Jack O'Connell, hot off of playing the villain Remmick in "Sinners", the best film of 2025, returns as the cult figure who seems to control his minions like murderous puppets. O'Connell is dangerous & beyond twisted, but the sequences in which they capture and torture the surviving humans of the infection and plague are disgusting, relentless and just plain too much.

I began to wonder if one of my favorite screenwriters, Alex Garland, was trying to make a heavy handed metaphor or theme around how much we love watching our heroes slaughter the zombie-like infected, but cringe at the same deaths inflicted on the survivors.

One big difference.

The zombies are killed with a shot to the head or a knife to the brain, a quick kill to survive and move on. The humans suffer graphic, long sequences of scream inducing torture.

The film's better storyline dives into the continuing saga of Dr. Kelson (the reliably superb Ralph Fiennes) and his growing suspicion that he has found a cure for the plague that has ravaged the Earth for the past 28 years.

Kelson builds a fascinating story line with Samson, the giant Alpha male of the infected tribe, well played by Chi Lewis-Parry. There is real suspense, intelligence and hope in the scenes between Samson and Kelso. They become the spirit of the story, but evaporate every time the action pops back to Sir Jimmy and his murdering squad.

When the two stories within do eventually meld, it immediately improves.

The delicate dance between O'Connell's Sir Jimmy and Fiennes Dr. Kelso is fascinating from their first glance at each other.

Director Nia DaCosta has stated that her intent was to deliberately move away from Danny Boyle's style and create something "bonkers" and all her own. Well, mission accomplished, I guess.

Her production design team absolutely blows it out of the park and we get to experience the wild Bone Temple much more deeply this time out. During the day, in the middle of the night with stars swirling above, it becomes an incredible space where the climax of this middle chapter of the new trilogy takes place.

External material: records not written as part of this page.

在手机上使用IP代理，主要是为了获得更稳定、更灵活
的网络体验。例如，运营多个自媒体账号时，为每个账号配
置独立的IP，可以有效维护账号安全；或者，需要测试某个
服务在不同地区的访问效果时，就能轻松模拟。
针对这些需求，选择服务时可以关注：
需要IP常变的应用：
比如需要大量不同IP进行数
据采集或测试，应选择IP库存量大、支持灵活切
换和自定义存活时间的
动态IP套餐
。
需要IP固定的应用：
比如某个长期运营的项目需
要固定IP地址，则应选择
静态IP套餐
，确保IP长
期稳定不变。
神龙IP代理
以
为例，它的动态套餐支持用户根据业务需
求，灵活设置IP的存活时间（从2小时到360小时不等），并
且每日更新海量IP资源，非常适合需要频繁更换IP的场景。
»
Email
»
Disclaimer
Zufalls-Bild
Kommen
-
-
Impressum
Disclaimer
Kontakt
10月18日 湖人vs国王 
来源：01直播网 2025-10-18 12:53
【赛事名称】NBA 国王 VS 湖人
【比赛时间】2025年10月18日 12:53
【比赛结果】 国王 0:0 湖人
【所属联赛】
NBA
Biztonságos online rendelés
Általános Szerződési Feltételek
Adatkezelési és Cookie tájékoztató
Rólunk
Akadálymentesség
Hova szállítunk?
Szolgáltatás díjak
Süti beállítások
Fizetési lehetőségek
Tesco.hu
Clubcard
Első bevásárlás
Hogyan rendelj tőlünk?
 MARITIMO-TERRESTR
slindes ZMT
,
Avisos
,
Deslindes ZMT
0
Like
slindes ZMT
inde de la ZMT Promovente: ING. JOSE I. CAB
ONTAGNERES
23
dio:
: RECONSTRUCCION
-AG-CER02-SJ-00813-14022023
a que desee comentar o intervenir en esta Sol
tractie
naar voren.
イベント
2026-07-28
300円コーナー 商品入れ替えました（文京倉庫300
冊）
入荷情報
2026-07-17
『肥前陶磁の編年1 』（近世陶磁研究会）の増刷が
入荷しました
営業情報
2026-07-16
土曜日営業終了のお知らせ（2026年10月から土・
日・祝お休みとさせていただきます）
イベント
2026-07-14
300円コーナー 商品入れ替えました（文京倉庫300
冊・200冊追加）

About the best sequence of the film: I'll reveal little, beyond to say that when you near "The Number of the Beast" by Iron Maiden blow out of the Dolby Cinema speakers, buckle up. Fiennes delivers something so manic, grand and BONKERS that for about ten minutes, the film is perfection.

It's a thrilling, scary and hilarious scene that blows everything else around it out of the water. I loved it.

Then we get a coda that seems to have gently floated in from a very, very different movie. It's a jarring, welcome surprise ending that's as shocking as the tone shift with the appearance of the Jimmys at the end of the last film.

It actually turned me around and made me intrigued to see the final chapter that's due at a future date.

That's a minor miracle when I spent most of the first half of the film shaking my head anytime Kelso & Samson weren't on screen.

I'm hoping Boyle comes back to direct the final chapter, his sure hand, visual style and vision is sorely missed as this one spins wildly off its rails.

THE BONE TEMPLE set itself is a meticulous construction of over 1000 towers featuring 5500 skulls and 150,000 bones, one of the most visually stunning physical sets in the last five decades of film.

If only this chapter of the story had been constructed with such precision.

I'll give it a C-, saved from a much lower grade by Ralph Fiennes 11th hour performance that seems to spew forth from hell itself. It's a WOW that saves the film around it from being a hellish disappointment.